In order to still use `v-model` in our code, we need to create computed properties in this form:

```javascript
export default {
  computed: {
    someValue: {
      get() {
        return this.$store.state.someValue;
      },
      set(value) {
        this.$store.dispatch("setSomeValue", value);
      }
    }
  }
};
```

An alternative is to use `mapState` and `mapActions`:

```javascript
export default {
  computed: {
    ...mapState(['someValue']),
    localSomeValue: {
      get() {
        return this.someValue;
      },
      set(value) {
        this.setSomeValue(value)
      }
    }
  },
  methods: {
    ...mapActions(['setSomeValue'])
  }
};
```

Adding a few of these properties becomes cumbersome, and makes the code more repetitive with more tests to write.
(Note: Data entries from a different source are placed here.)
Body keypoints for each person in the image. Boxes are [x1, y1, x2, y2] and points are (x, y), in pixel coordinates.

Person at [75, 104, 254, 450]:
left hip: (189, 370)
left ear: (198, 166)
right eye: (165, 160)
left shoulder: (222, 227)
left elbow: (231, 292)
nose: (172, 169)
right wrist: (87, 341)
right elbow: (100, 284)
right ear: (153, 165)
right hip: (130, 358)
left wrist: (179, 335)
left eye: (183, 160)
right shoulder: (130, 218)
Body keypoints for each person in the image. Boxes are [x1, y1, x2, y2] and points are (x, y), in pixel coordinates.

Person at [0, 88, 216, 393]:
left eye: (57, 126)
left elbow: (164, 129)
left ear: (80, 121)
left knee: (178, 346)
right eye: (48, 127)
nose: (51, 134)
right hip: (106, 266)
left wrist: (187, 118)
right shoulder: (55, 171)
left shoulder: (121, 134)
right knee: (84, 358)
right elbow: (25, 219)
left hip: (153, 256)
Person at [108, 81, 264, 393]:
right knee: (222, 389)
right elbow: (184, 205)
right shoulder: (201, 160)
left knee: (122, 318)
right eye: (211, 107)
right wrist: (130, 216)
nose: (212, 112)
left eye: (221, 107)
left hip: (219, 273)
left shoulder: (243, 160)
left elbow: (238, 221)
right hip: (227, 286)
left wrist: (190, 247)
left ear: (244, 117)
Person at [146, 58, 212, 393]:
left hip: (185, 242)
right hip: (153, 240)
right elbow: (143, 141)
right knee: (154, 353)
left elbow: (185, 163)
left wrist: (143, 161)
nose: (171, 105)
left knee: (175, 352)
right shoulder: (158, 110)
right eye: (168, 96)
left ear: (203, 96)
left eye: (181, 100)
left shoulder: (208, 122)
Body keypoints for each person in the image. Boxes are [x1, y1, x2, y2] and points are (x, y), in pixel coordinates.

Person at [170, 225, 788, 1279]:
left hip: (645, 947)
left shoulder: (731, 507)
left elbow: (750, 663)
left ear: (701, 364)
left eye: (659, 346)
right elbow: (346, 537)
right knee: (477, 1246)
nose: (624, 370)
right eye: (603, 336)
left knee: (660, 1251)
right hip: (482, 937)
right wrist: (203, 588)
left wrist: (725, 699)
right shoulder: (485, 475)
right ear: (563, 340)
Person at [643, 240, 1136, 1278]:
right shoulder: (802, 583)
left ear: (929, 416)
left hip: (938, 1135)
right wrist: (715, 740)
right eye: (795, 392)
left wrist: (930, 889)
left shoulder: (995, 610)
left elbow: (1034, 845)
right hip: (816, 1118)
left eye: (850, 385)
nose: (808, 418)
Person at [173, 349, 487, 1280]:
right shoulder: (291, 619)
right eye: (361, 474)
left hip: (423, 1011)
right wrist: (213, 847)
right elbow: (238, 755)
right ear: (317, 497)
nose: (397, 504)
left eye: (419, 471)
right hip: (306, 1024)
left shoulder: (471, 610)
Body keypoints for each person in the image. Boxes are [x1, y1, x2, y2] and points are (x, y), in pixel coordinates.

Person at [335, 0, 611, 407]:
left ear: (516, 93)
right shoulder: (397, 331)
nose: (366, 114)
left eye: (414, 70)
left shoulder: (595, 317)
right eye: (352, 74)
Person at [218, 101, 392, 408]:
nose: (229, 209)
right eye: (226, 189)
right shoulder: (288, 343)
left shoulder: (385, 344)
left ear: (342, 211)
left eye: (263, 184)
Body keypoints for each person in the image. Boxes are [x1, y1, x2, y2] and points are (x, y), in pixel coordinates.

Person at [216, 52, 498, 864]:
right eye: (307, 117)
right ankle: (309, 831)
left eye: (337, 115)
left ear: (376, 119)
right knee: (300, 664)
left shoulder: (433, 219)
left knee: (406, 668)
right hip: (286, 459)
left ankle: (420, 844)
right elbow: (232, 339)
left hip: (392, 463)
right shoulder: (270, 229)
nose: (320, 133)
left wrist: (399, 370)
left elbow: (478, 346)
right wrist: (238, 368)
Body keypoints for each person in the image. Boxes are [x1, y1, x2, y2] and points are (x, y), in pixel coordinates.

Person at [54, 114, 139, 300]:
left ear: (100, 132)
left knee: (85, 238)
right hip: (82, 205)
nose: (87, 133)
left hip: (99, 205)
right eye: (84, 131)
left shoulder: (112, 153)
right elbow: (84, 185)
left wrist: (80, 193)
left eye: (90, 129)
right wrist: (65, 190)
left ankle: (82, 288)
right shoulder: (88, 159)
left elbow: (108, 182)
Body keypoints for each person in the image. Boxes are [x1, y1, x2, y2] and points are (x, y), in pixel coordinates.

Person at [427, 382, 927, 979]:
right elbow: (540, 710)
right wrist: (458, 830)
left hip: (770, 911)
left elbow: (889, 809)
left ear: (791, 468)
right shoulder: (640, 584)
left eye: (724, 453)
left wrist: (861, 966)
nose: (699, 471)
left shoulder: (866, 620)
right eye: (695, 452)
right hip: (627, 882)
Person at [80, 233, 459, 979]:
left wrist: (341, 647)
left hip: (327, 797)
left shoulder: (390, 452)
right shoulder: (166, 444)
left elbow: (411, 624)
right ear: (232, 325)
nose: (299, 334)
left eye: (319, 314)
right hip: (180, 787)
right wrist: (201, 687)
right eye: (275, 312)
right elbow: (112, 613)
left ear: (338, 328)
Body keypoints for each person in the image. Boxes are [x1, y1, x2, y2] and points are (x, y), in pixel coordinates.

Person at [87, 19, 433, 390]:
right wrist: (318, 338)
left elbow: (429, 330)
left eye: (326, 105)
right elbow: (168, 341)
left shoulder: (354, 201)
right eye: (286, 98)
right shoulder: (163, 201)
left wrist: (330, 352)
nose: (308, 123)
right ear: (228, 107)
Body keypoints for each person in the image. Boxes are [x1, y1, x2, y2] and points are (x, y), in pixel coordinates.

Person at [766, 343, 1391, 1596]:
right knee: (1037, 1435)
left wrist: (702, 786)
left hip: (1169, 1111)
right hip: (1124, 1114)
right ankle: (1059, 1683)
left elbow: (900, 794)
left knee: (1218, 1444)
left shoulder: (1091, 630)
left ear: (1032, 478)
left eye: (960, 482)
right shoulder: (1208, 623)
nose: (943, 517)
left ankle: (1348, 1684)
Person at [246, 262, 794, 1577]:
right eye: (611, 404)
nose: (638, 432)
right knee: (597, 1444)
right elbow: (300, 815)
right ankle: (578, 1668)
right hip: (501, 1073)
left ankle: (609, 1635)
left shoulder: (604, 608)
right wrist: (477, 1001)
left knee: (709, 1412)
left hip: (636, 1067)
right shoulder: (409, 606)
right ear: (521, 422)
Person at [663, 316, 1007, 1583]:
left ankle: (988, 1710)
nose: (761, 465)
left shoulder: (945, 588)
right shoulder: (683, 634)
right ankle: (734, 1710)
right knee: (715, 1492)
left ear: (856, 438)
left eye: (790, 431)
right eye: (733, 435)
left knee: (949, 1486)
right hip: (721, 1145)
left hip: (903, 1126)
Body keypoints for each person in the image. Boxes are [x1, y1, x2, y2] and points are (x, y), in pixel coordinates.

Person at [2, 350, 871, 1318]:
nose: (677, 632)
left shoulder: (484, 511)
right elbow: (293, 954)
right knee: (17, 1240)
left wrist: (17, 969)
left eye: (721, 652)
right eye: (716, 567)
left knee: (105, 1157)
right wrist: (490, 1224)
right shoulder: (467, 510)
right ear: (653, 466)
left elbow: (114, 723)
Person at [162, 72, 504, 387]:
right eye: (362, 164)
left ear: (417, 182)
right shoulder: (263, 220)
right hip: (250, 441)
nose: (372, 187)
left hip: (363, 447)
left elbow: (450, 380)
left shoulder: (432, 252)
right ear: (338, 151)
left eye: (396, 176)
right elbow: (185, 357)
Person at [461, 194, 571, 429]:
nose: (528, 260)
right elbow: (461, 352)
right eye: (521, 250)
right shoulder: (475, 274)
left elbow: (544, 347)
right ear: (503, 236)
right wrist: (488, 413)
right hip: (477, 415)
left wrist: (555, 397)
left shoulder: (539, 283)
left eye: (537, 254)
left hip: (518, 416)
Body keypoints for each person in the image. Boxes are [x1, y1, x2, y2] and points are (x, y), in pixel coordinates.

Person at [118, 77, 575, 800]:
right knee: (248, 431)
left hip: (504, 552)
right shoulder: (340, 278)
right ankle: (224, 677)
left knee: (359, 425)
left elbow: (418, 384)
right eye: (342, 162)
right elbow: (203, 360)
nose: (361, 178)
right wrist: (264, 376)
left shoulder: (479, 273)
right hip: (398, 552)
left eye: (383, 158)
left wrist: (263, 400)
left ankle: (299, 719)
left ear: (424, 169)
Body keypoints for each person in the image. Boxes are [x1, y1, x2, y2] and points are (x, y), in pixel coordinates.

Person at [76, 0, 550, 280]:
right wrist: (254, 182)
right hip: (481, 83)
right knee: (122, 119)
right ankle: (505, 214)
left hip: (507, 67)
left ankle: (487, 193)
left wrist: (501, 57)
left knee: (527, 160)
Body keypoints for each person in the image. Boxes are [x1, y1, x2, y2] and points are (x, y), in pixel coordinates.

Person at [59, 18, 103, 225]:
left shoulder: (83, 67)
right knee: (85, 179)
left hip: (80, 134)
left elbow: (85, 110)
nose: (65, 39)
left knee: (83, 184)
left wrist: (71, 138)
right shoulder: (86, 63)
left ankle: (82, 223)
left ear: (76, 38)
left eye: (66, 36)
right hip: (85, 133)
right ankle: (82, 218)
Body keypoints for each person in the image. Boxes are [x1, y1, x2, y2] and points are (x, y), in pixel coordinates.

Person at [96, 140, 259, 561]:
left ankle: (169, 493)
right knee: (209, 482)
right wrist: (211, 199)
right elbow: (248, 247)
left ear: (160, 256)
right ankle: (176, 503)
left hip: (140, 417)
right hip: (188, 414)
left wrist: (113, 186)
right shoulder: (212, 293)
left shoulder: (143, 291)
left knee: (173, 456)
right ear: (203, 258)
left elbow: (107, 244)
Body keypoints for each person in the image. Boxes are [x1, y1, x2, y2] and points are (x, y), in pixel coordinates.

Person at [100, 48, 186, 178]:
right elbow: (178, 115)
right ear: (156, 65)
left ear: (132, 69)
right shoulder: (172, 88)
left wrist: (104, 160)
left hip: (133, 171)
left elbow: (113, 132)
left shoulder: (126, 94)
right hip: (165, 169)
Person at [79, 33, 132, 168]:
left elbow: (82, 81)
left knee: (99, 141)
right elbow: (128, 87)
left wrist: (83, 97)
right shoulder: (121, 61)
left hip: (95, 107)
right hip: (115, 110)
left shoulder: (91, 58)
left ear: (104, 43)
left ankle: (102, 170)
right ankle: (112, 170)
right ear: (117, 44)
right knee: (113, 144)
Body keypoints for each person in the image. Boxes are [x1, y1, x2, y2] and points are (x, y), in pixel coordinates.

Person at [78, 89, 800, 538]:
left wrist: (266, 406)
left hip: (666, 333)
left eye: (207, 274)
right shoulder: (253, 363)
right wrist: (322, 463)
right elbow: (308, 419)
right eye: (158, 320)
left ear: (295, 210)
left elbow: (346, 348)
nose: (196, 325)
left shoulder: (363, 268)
To simplify this there is a helper in `~/vuex_shared/bindings.js`

The helper can be used like so:

```javascript
// this store is non-functional and only used to give context to the example
export default {
  state: {
    baz: '',
    bar: '',
    foo: ''
  },
  actions: {
    updateBar() {...}
    updateAll() {...}
  },
  getters: {
    getFoo() {...}
  }
}
```

```javascript
import { mapComputed } from '~/vuex_shared/bindings'
export default {
  computed: {
    /**
     * @param {(string[]|Object[])} list - list of string matching state keys or list objects
     * @param {string} list[].key - the key matching the key present in the vuex state
     * @param {string} list[].getter - the name of the getter, leave it empty to not use a getter
     * @param {string} list[].updateFn - the name of the action, leave it empty to use the default action
     * @param {string} defaultUpdateFn - the default function to dispatch
     * @param {string} root - optional key of the state where to search fo they keys described in list
     * @returns {Object} a dictionary with all the computed properties generated
    */
    ...mapComputed(
      [
        'baz',
        { key: 'bar', updateFn: 'updateBar' }
        { key: 'foo', getter: 'getFoo' },
      ],
      'updateAll',
    ),
  }
}
```

`mapComputed` will then generate the appropriate computed properties that get the data from the store and dispatch the correct action when updated.